Edit each line of the listing below by changing "common name" to "popular name" and keeping everything else the same. Don't include the pictures in your answer.

## BEGIN Materials provided

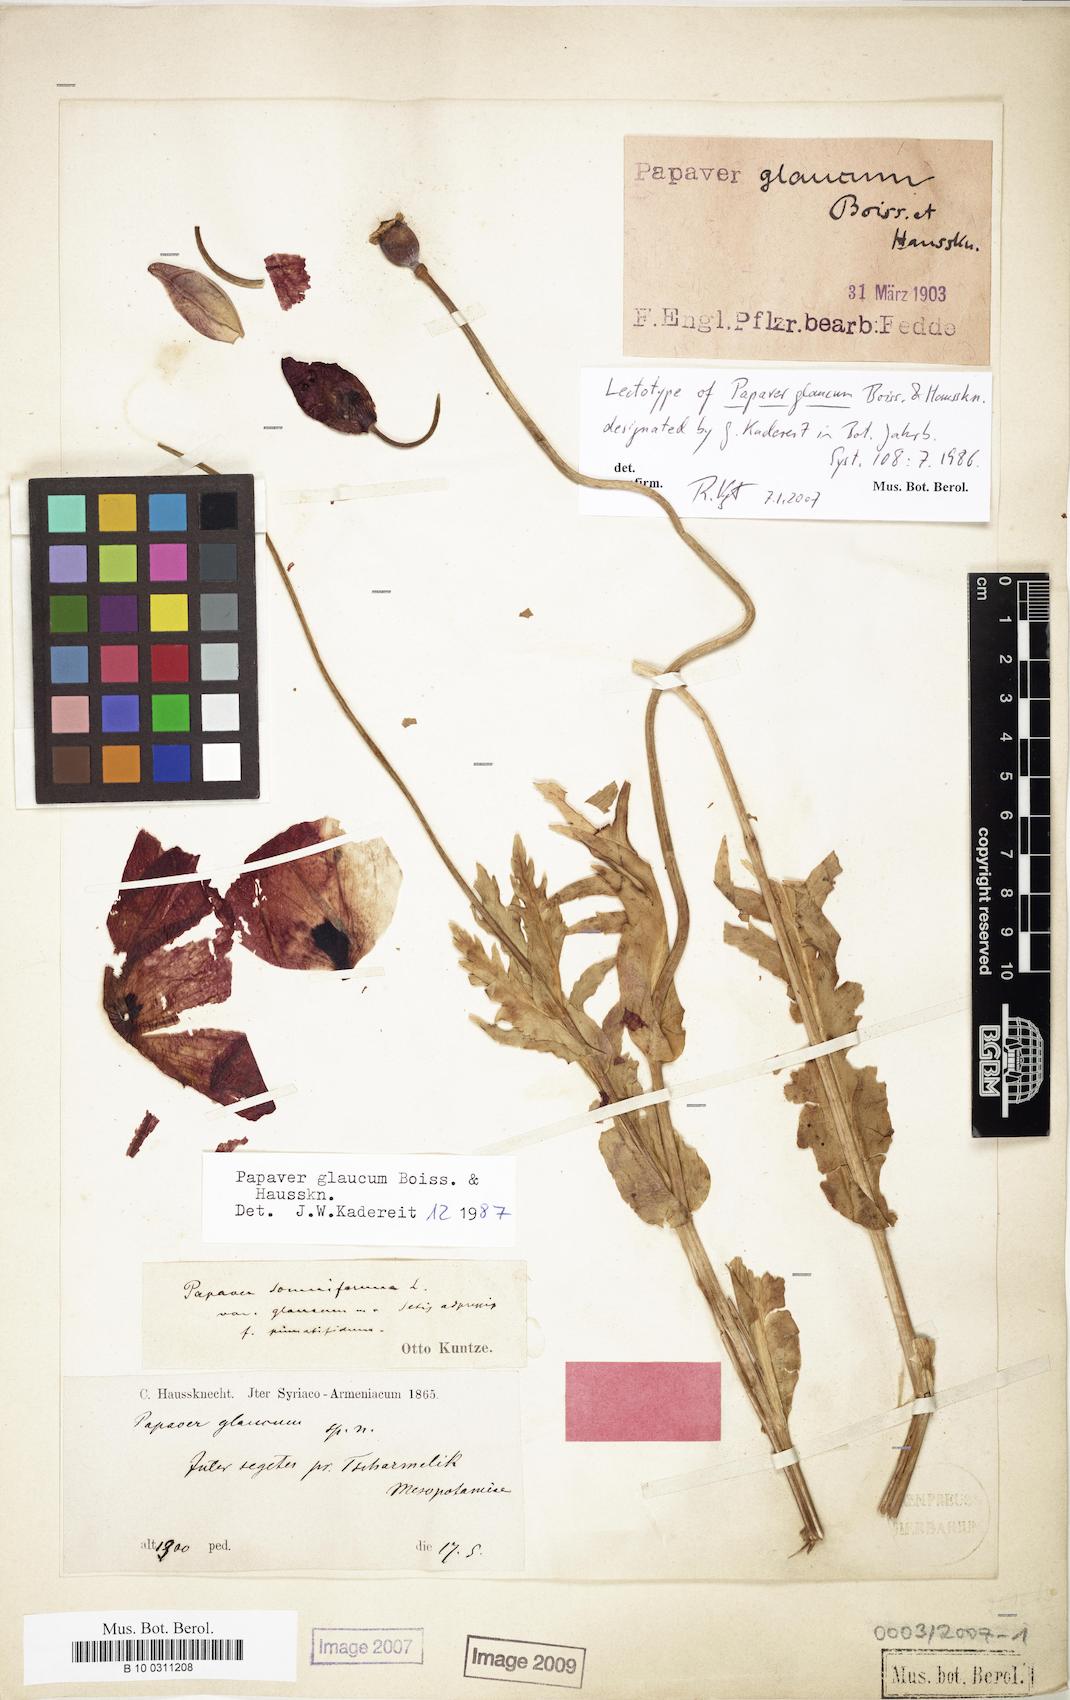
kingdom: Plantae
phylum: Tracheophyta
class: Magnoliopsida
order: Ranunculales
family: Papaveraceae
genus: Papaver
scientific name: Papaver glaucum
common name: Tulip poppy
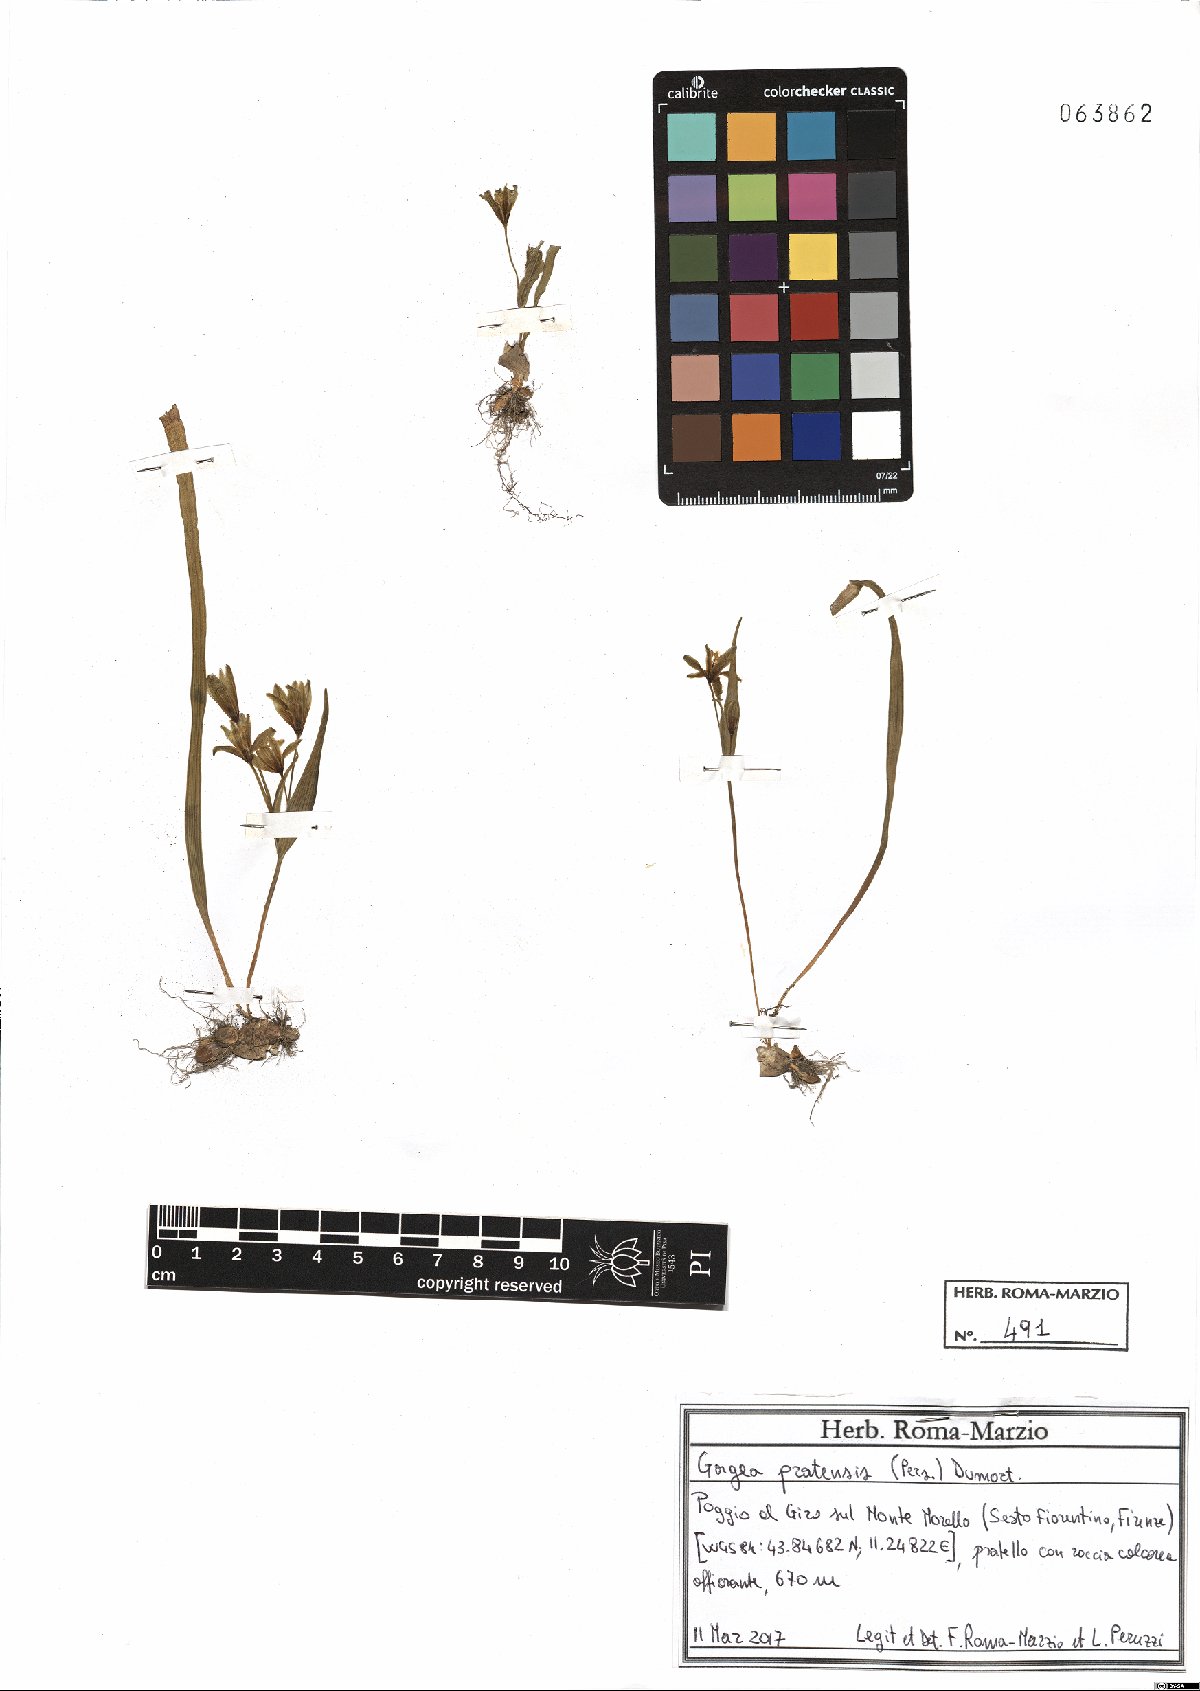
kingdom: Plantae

## END Materials provided

*Task solution*.
kingdom: Plantae
phylum: Tracheophyta
class: Magnoliopsida
order: Ranunculales
family: Papaveraceae
genus: Papaver
scientific name: Papaver glaucum
popular name: Tulip poppy
kingdom: Plantae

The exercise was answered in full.